The countersuit says Stutzman was approached around March 1 by Robert Ingersoll, a gay patron, who asked if she would create the floral arrangements for his wedding. She declined, however, telling him she wouldn't do so because of her Christian faith. He asked her to recommend other florists, which she did, and they hugged each other before he left the store, the document states.

A few weeks later, Stutzman received a letter from state Attorney General Bob Ferguson's office threatening legal sanctions, citing Washington's Law Against Discrimination and Consumer Protection Act. Ferguson later sued her.

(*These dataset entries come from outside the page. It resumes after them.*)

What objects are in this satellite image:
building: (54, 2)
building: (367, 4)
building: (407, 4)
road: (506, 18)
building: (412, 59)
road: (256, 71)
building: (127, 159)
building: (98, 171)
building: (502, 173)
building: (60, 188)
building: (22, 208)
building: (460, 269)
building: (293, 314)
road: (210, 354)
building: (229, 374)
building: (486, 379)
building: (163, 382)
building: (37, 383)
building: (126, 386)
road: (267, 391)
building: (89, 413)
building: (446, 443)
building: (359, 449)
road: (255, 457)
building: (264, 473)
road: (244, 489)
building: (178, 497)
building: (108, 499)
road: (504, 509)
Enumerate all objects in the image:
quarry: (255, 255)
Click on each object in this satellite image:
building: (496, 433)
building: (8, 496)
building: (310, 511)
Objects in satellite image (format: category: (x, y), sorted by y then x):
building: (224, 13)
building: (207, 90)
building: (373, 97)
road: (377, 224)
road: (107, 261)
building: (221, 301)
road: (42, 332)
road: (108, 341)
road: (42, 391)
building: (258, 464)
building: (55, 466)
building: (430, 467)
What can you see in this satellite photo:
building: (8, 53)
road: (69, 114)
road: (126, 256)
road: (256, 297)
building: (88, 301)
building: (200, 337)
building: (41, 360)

"It's the Attorney General's job to enforce consumer protection laws which prohibit discrimination in the marketplace," Ferguson said in a statement emailed to The Christian Post. "If Ms. Stutzman sells wedding flowers to heterosexual couples, she must sell them to same-sex couples. As an individual, she is free to hold religious beliefs but as a business owner, she may not violate our state's laws against discrimination – no matter what she personally believes. "

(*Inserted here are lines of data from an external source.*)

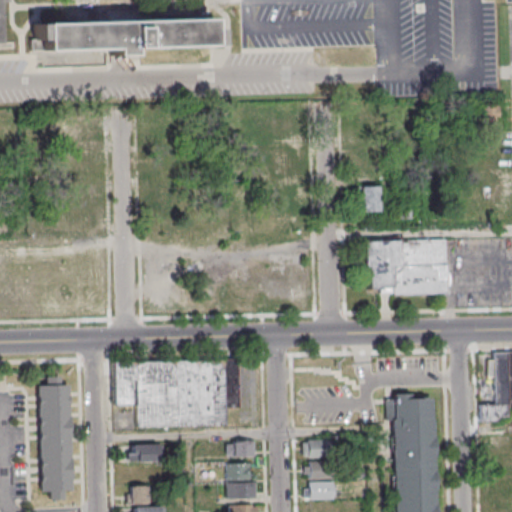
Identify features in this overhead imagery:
building: (2, 1)
road: (104, 1)
road: (186, 2)
road: (132, 3)
road: (92, 9)
road: (154, 10)
road: (37, 14)
building: (0, 19)
road: (28, 22)
road: (16, 28)
road: (286, 29)
building: (122, 34)
building: (123, 35)
road: (432, 35)
road: (511, 41)
road: (276, 49)
road: (214, 53)
parking lot: (307, 53)
road: (25, 58)
road: (161, 65)
road: (429, 71)
road: (387, 72)
road: (189, 75)
building: (487, 117)
building: (282, 122)
building: (368, 122)
building: (74, 131)
building: (487, 156)
building: (282, 160)
building: (488, 194)
building: (369, 198)
building: (283, 200)
building: (170, 202)
building: (76, 208)
road: (325, 219)
road: (122, 228)
road: (419, 233)
building: (404, 267)
road: (453, 287)
road: (54, 319)
road: (256, 336)
road: (366, 358)
road: (374, 381)
building: (498, 386)
building: (173, 392)
road: (464, 421)
road: (284, 423)
road: (93, 425)
road: (488, 430)
road: (235, 435)
building: (53, 437)
building: (499, 445)
building: (238, 448)
building: (314, 448)
building: (141, 452)
building: (412, 452)
road: (8, 455)
building: (315, 469)
building: (138, 473)
road: (192, 474)
building: (236, 479)
building: (499, 484)
building: (316, 490)
building: (136, 494)
building: (500, 504)
building: (240, 507)
building: (143, 509)
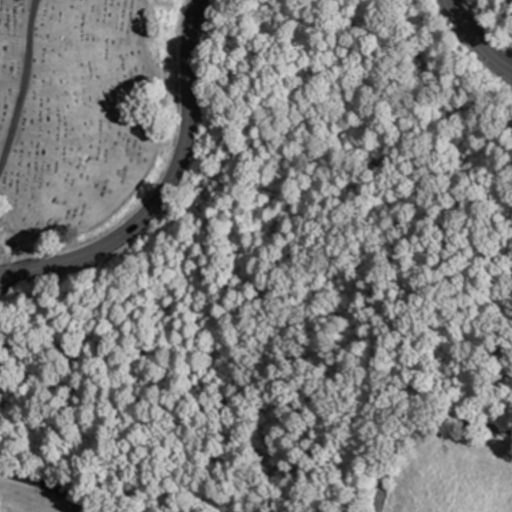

Stutzman has both employed and sold products to gay individuals throughout her career. She was not opposed to selling to people who identify as homosexual, ADF attorneys say, only to promoting the same-sex marriage ceremony. The countersuit says she believes "marriage is defined by God as a union of man and woman."

The 68-year-old woman sold flowers to Ingersoll over the course of nearly nine years, most of which she knew he was gay, and she "enjoys the warm and cordial relationship" she has with him, the countersuit claims. Ingersoll previously purchased items from Arlene's Flowers for special events such as birthdays, Valentine's Day, Mother's Day, anniversaries and more.

Stutzman has been creating floral arrangements for 35 years, the countersuit says, and has owned Arlene's Flowers for 16 years. Washington only recently adopted same-sex marriage in 2012, and this is the first time she has ever been asked to make floral arrangements for a same-sex wedding ceremony.

The ACLU of Washington has also filed suit against Stutzman on behalf of Ingersoll and Freed.